___ Data ___
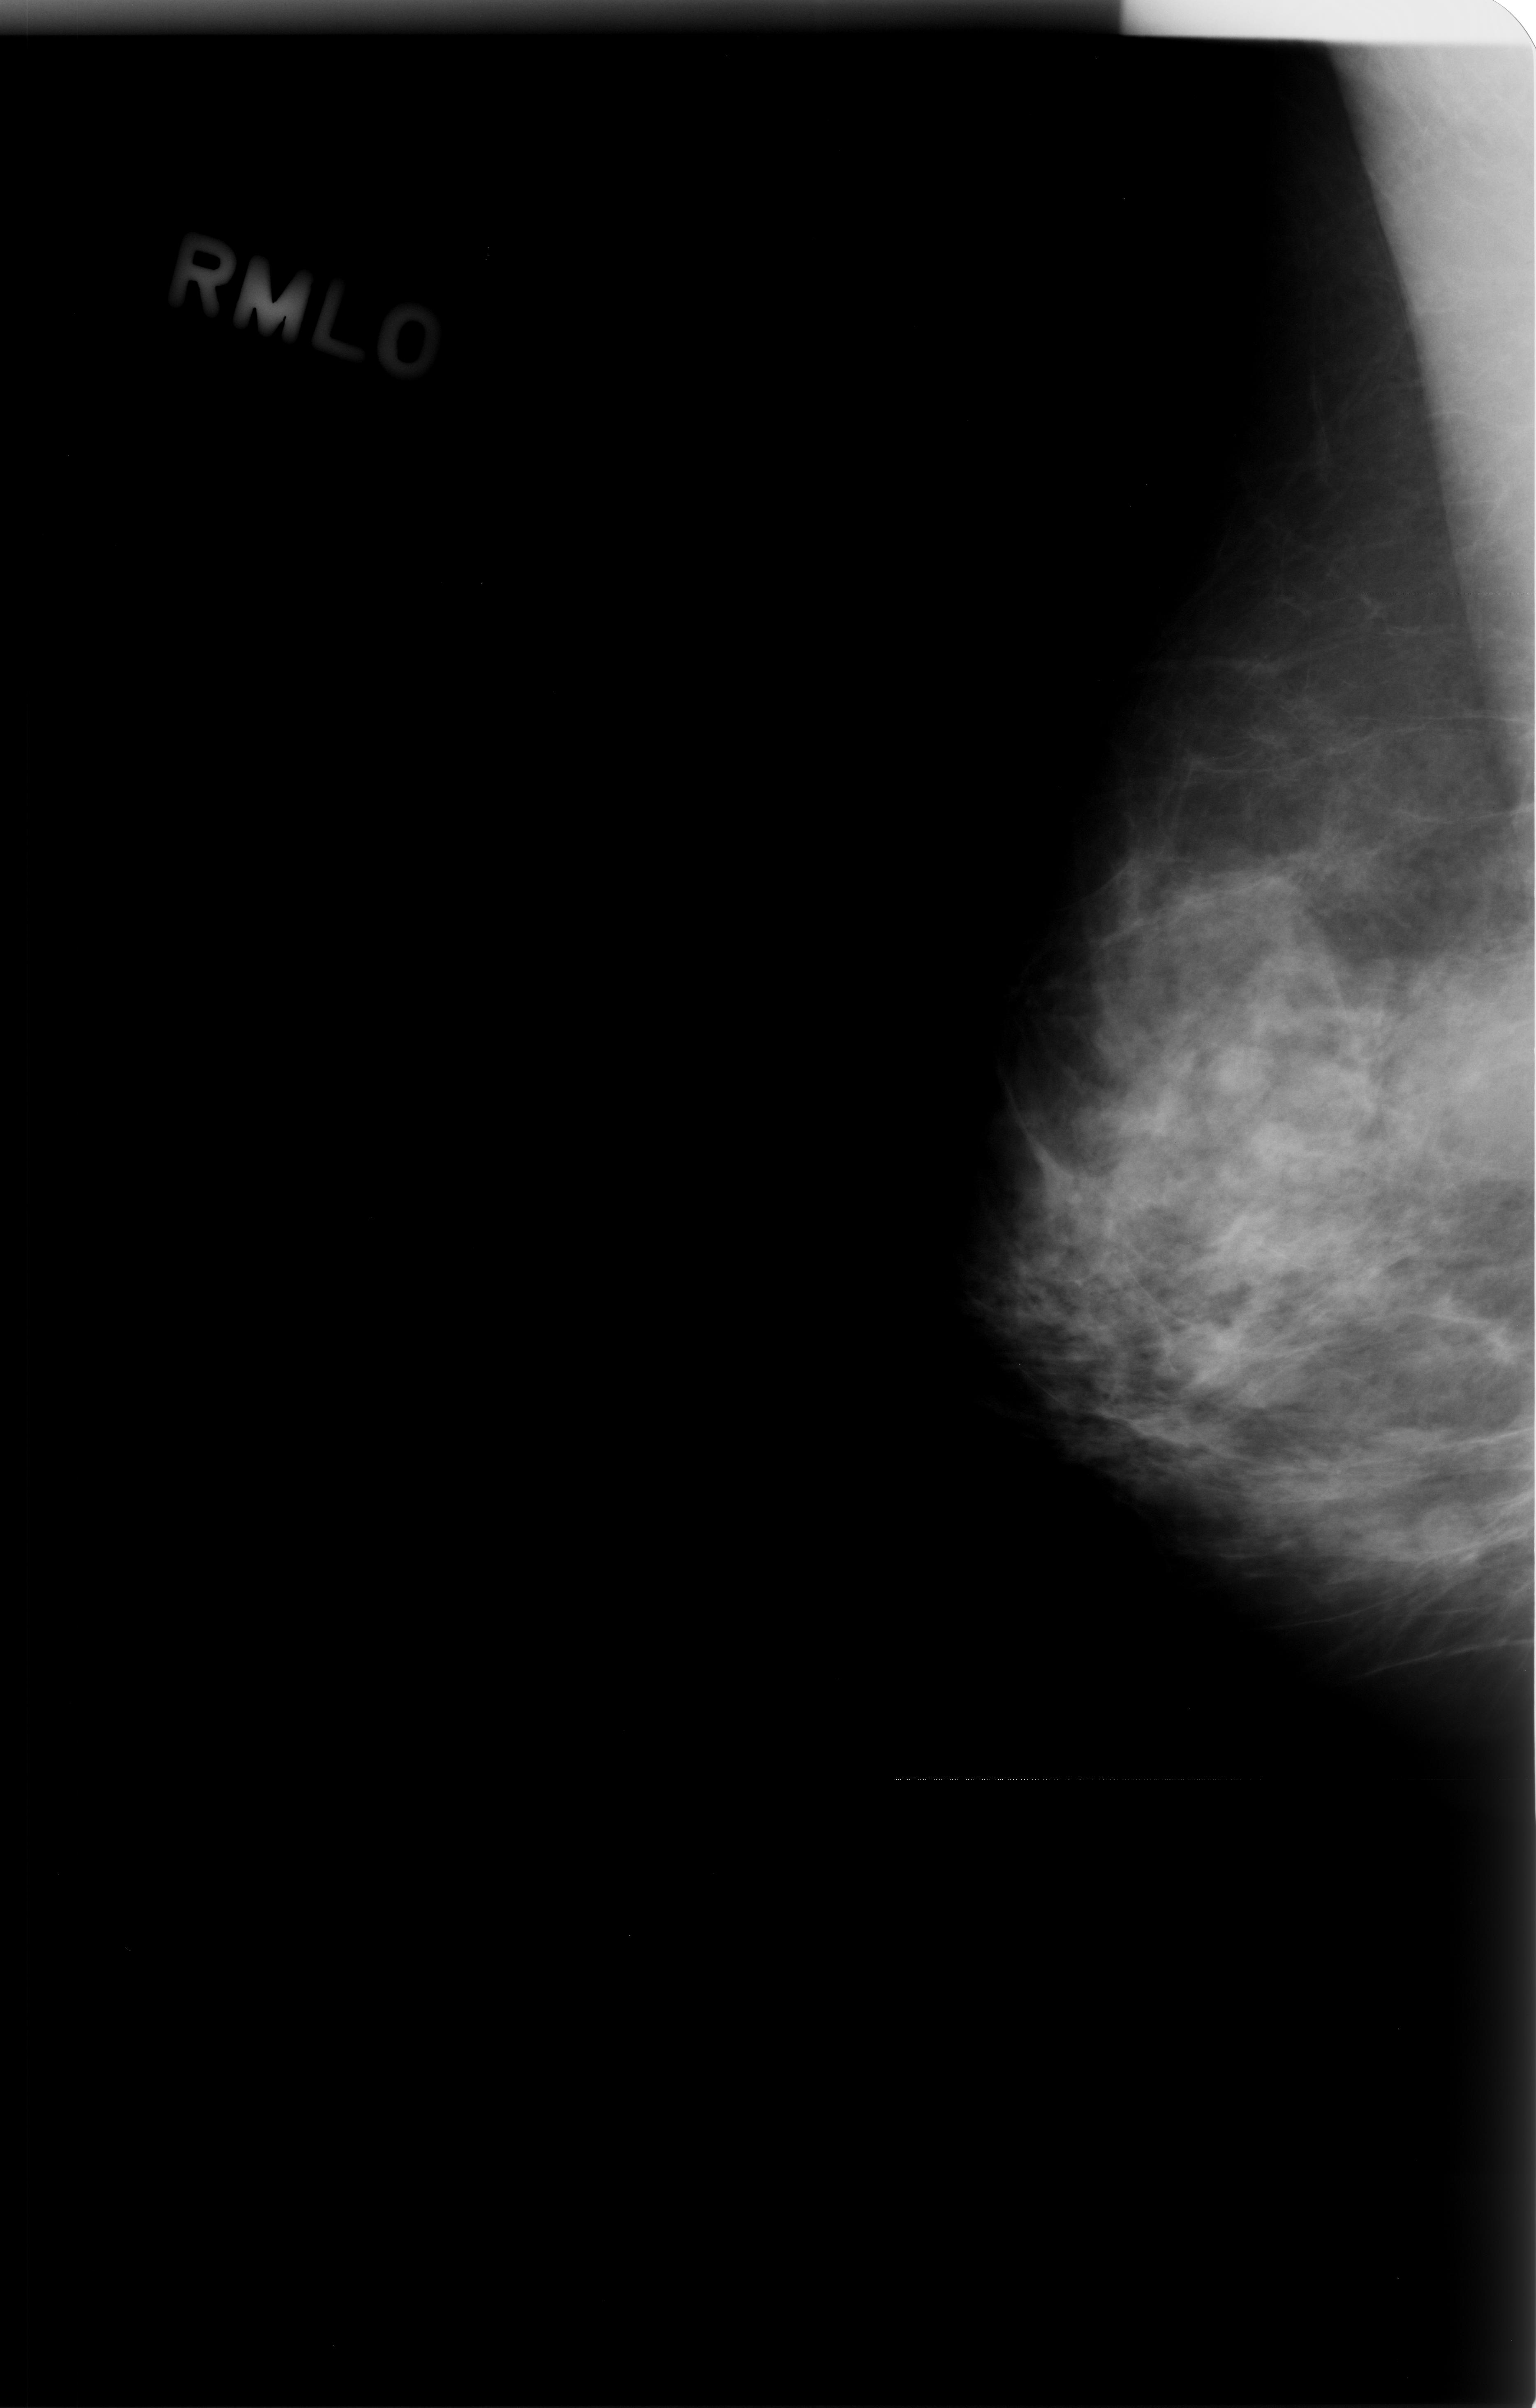
Digitized screen-film mammogram. Right breast. Mediolateral oblique (MLO) view. Breast composition: heterogeneously dense (BI-RADS density category 3 of 4). 1536 × 2408 image matrix.
Marked abnormalities (boxes around the expert regions of interest):
- mass, shape oval, margins obscured; BI-RADS assessment category 3; subtlety rating 4 on a 1 (subtle) to 5 (obvious) scale; pathology result (as recorded, not read from the image): benign: bounding box (x1, y1, x2, y2) in pixels: (1399, 946, 1536, 1198)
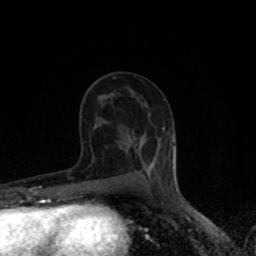
Breast MRI (dynamic contrast-enhanced), one axial slice. Slice 44 of 80 in the series (ordered by position). Cropped to one breast. Dynamic contrast-enhanced series, time point 2 of 8 at this slice position (early post-contrast). 1.5 T. TE 4.2 ms, TR 7 ms. 2 mm slice thickness. 256 × 256 image matrix, field of view 150 × 150 mm. Female patient.
Outlined on this slice (semi-automatically segmented with operator editing):
- enhancing-tissue mask used for the functional tumour volume (all voxels passing the contrast-enhancement thresholds inside the analysis volume; usually the tumour): bounding box <142,145,156,173> (left, top, right, bottom; pixels)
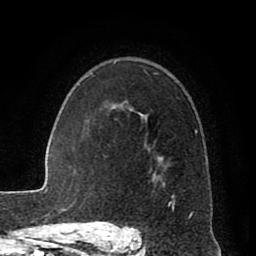
Breast MRI (dynamic contrast-enhanced), one axial slice; cropped to one breast; dynamic contrast-enhanced series, time point 2 of 8 at this slice position (early post-contrast); 1.5 T; TE 2.6 ms, TR 5.6 ms; 2 mm slice thickness; 256 × 256 image matrix. Female patient.
Outlined on this slice (semi-automatically segmented with operator editing):
- enhancing-tissue mask used for the functional tumour volume (all voxels passing the contrast-enhancement thresholds inside the analysis volume; usually the tumour): bounding box <118,73,198,215> (left, top, right, bottom; pixels)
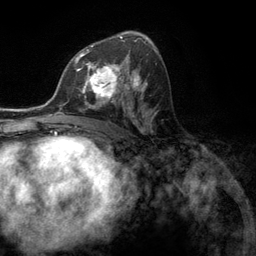
Breast MRI (dynamic contrast-enhanced), one axial slice. Slice 70 of 134 in the series (ordered by position). Cropped to one breast. Dynamic contrast-enhanced series, time point 2 of 6 at this slice position (early post-contrast). 3 T. TE 2.8 ms, TR 7.3 ms. 1.2 mm slice thickness. 256 × 256 image matrix, field of view 180 × 180 mm. Female patient.
Annotated regions visible in this slice (semi-automatically segmented with operator editing):
- enhancing-tissue mask used for the functional tumour volume (all voxels passing the contrast-enhancement thresholds inside the analysis volume; usually the tumour): bounding box [x1, y1, x2, y2] px = [76, 55, 131, 107]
___
Action item :: Count the lines above that include the word "category". Reply with that number alone.

Result :: 2